Alternatively, when implemented on an FPGA, the dedicated processor may provide reconfigurable hardware that can be programmed to execute the sampling operations. The FPGA implementation may allow for flexibility in modifying the hash function operations and permutation algorithms based on different seed parameters and sampling ratios. In some cases, the FPGA may be configured with custom logic blocks that handle the iterator initialization function and the sequential algorithm for emitting key-value pairs.

The enhanced iterator initialization function may provide direct access from an AI processor, thereby circumventing a CPU subsystem during data processing operations. In some cases, the AI processor may be a Graphics Processing Unit (GPU) or other specialized AI processing hardware. This direct access configuration may eliminate the need for data to pass through the main CPU, reducing latency and improving overall system performance.

When the AI processor accesses the enhanced iterator initialization function directly, the sampling ratio parameter and seed parameter may be transmitted directly to the dedicated processor without CPU intervention. In some cases, this direct communication path may enable the AI processor to initiate multiple concurrent shuffle operations on identical data without modifying the underlying index or data structures stored in the key-value storage engine.

The dedicated processor may handle the execution of the random permutation over the subset of the dataset while the AI processor continues with other computational tasks. In some cases, this parallel processing approach may allow the AI training workflows to proceed with reduced computational bottlenecks. The dedicated processor may return the randomized permutation results directly to the AI processor, maintaining the direct data path and circumventing the CPU subsystem entirely during the data processing operations.

In some cases, data processing involves arrays of vectors that may be handled through specialized consolidation techniques. When dealing with small to medium-sized datasets that can be accommodated entirely in memory, the key-value storage system may adopt a consolidation approach that differs from conventional data handling methods.

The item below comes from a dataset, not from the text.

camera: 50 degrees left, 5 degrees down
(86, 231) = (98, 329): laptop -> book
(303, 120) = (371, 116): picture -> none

The key-value storage system may consolidate entire arrays of vectors into a single value while retaining internal structure details. This consolidation process allows the system to maintain the organizational integrity of the vector data while presenting the consolidated information as a unified value within the key-value framework. The internal structure details may include vector dimensions, data types, ordering information, and relationships between individual vectors within the array.

In some cases, the system can load all data into memory in a single I/O operation when requested for array-based data processing. This single I/O operation approach may reduce the overhead associated with multiple memory access operations that would otherwise be performed when loading individual vector elements separately. The consolidated structure enables the system to retrieve the entire dataset through one memory access operation, thereby streamlining the data loading process.

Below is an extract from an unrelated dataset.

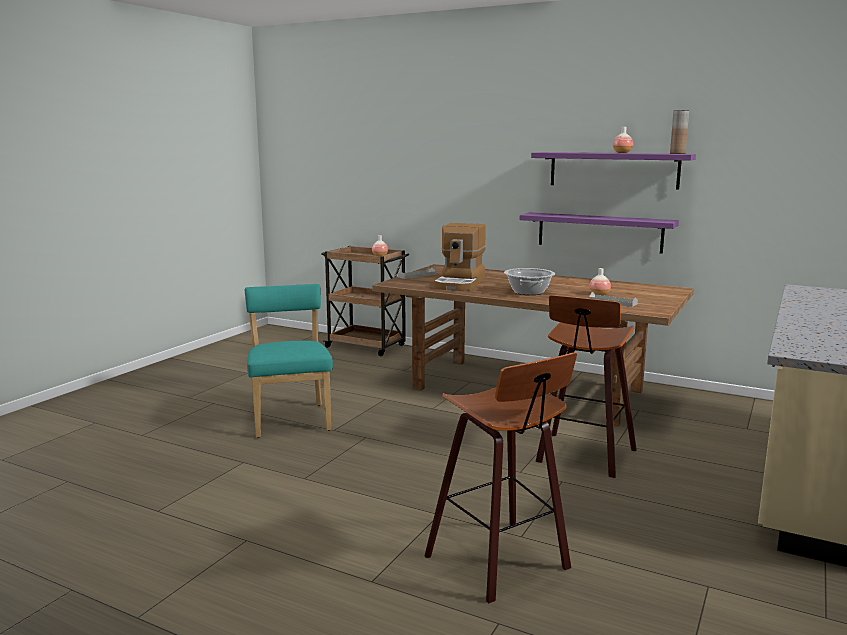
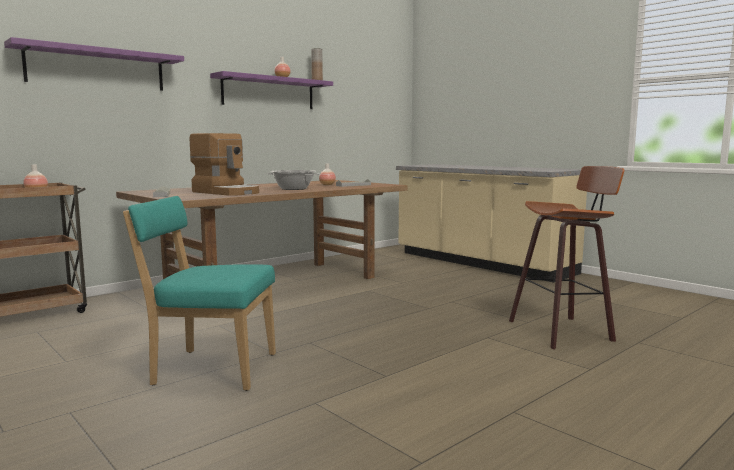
camera: 70 degrees left, 5 degrees down
(583, 456) = (416, 291): stool -> none
(599, 232) = (263, 145): purple shelf -> purple shelf (97, 68)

Following the single I/O operation loading process, the random permutation algorithm described herein may be applied to the loaded data. The application of the random permutation algorithm to the consolidated vector arrays allows for efficient sampling and shuffling operations to be performed on the in-memory dataset. The permutation operations may be executed on the consolidated data structure while preserving the ability to access individual vector elements as needed for the AI training workflow.

The consolidation approach may be particularly suitable for scenarios where the dataset size allows complete memory accommodation, enabling the system to leverage the benefits of in-memory processing while maintaining the flexibility of the key-value storage paradigm. In some cases, the consolidated vector arrays may be processed using the same invertible hash functions and permutation techniques described for other embodiments of the key-value storage system.